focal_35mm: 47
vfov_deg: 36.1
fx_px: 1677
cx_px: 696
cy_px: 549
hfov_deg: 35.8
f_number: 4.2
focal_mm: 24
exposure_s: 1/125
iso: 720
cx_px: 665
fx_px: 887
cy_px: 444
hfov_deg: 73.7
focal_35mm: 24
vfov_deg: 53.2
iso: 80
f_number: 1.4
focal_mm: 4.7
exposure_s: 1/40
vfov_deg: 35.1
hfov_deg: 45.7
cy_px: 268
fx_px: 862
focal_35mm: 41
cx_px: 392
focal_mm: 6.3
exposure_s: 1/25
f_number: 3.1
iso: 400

__________________________________________________

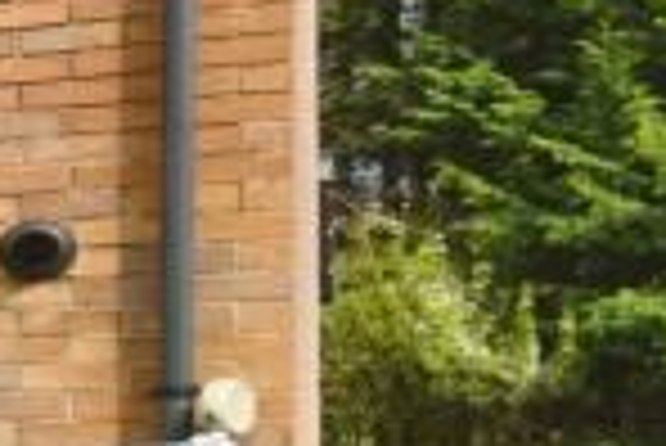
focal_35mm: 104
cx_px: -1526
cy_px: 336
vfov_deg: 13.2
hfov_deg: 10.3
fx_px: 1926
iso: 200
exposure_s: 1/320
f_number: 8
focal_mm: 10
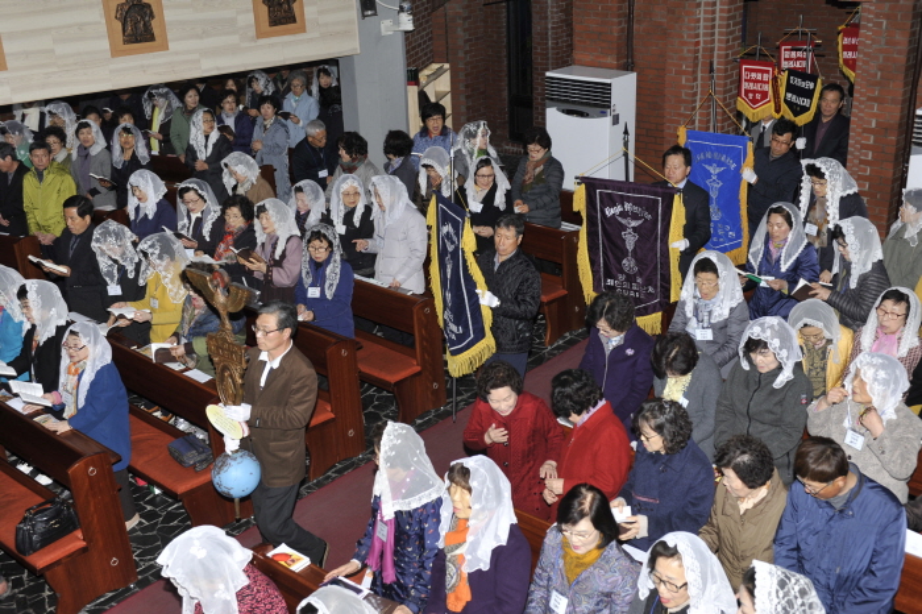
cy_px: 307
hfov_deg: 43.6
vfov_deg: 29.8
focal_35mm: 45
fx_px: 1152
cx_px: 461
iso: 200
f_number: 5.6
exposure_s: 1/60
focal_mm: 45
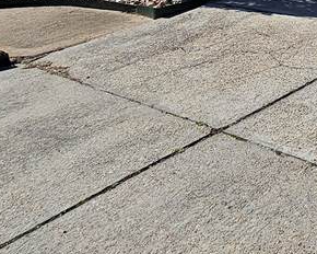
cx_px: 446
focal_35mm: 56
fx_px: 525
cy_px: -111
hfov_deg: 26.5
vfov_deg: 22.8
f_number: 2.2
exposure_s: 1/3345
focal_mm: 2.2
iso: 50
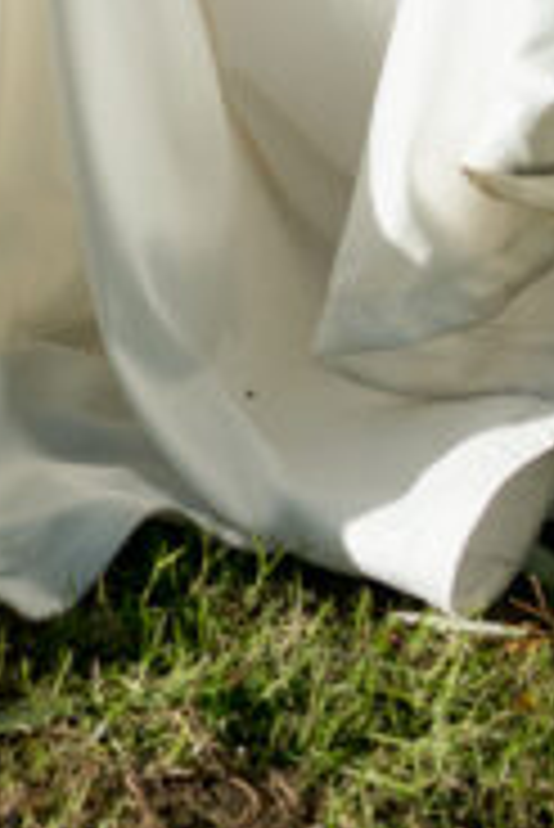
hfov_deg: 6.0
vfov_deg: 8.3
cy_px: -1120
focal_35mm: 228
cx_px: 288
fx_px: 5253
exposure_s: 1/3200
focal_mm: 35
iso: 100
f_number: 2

__________________________________________________

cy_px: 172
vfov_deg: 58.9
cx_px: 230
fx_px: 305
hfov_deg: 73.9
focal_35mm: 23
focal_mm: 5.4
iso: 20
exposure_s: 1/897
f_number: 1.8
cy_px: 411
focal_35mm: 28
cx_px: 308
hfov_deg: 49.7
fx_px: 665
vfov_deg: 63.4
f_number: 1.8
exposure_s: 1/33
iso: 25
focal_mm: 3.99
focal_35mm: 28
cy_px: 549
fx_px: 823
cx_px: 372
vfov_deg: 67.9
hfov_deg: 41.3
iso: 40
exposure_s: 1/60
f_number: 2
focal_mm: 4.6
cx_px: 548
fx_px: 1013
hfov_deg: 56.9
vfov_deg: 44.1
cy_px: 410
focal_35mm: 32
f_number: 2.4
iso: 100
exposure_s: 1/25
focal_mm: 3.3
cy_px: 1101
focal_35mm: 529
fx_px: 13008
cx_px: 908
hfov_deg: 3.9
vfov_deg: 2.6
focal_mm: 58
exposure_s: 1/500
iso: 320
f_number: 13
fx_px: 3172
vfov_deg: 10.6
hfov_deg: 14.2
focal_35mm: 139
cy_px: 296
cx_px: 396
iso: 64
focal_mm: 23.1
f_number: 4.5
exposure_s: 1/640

__________________________________________________

**Request**
Look through the entries above and quote exactly the lines from the line with "focal_mm: 5.4" to the line with "exposure_s: 1/640", counting both of those lines.

**Your response**
focal_mm: 5.4
iso: 20
exposure_s: 1/897
f_number: 1.8
cy_px: 411
focal_35mm: 28
cx_px: 308
hfov_deg: 49.7
fx_px: 665
vfov_deg: 63.4
f_number: 1.8
exposure_s: 1/33
iso: 25
focal_mm: 3.99
focal_35mm: 28
cy_px: 549
fx_px: 823
cx_px: 372
vfov_deg: 67.9
hfov_deg: 41.3
iso: 40
exposure_s: 1/60
f_number: 2
focal_mm: 4.6
cx_px: 548
fx_px: 1013
hfov_deg: 56.9
vfov_deg: 44.1
cy_px: 410
focal_35mm: 32
f_number: 2.4
iso: 100
exposure_s: 1/25
focal_mm: 3.3
cy_px: 1101
focal_35mm: 529
fx_px: 13008
cx_px: 908
hfov_deg: 3.9
vfov_deg: 2.6
focal_mm: 58
exposure_s: 1/500
iso: 320
f_number: 13
fx_px: 3172
vfov_deg: 10.6
hfov_deg: 14.2
focal_35mm: 139
cy_px: 296
cx_px: 396
iso: 64
focal_mm: 23.1
f_number: 4.5
exposure_s: 1/640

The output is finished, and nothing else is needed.